- [What the task asks]:
Would you please set down the lines of the data from the one containing "left back paw: (353, 814)" to the final line, exactly and only those?

(Stored data begins)

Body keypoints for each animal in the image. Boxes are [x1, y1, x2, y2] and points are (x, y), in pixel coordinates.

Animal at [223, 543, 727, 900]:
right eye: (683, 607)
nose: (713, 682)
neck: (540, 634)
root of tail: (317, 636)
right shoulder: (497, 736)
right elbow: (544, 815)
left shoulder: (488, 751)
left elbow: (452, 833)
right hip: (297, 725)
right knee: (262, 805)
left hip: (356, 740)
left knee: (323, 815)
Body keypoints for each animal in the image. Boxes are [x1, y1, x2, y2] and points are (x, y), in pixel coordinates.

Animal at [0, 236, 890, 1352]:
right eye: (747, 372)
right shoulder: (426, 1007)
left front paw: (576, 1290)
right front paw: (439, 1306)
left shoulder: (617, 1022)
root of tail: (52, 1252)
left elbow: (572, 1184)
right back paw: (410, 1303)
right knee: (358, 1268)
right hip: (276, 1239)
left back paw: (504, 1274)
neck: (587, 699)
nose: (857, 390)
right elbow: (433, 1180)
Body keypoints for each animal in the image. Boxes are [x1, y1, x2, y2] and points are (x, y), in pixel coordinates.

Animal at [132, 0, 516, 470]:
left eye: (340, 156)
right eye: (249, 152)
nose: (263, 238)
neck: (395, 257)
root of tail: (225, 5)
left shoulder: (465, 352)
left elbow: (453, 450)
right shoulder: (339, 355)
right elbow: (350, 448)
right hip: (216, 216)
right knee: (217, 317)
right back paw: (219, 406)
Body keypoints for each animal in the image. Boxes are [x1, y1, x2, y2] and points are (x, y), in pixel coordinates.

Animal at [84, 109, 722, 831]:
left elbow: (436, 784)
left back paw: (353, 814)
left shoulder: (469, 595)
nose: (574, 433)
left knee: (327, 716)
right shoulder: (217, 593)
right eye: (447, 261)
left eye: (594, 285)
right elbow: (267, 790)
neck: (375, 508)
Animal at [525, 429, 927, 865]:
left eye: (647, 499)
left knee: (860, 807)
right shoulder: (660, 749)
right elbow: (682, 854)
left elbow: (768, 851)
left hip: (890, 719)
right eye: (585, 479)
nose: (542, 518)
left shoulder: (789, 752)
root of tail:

(Stored data ends)

- [Answer box]:
left back paw: (353, 814)
left shoulder: (469, 595)
nose: (574, 433)
left knee: (327, 716)
right shoulder: (217, 593)
right eye: (447, 261)
left eye: (594, 285)
right elbow: (267, 790)
neck: (375, 508)
Animal at [525, 429, 927, 865]:
left eye: (647, 499)
left knee: (860, 807)
right shoulder: (660, 749)
right elbow: (682, 854)
left elbow: (768, 851)
left hip: (890, 719)
right eye: (585, 479)
nose: (542, 518)
left shoulder: (789, 752)
root of tail:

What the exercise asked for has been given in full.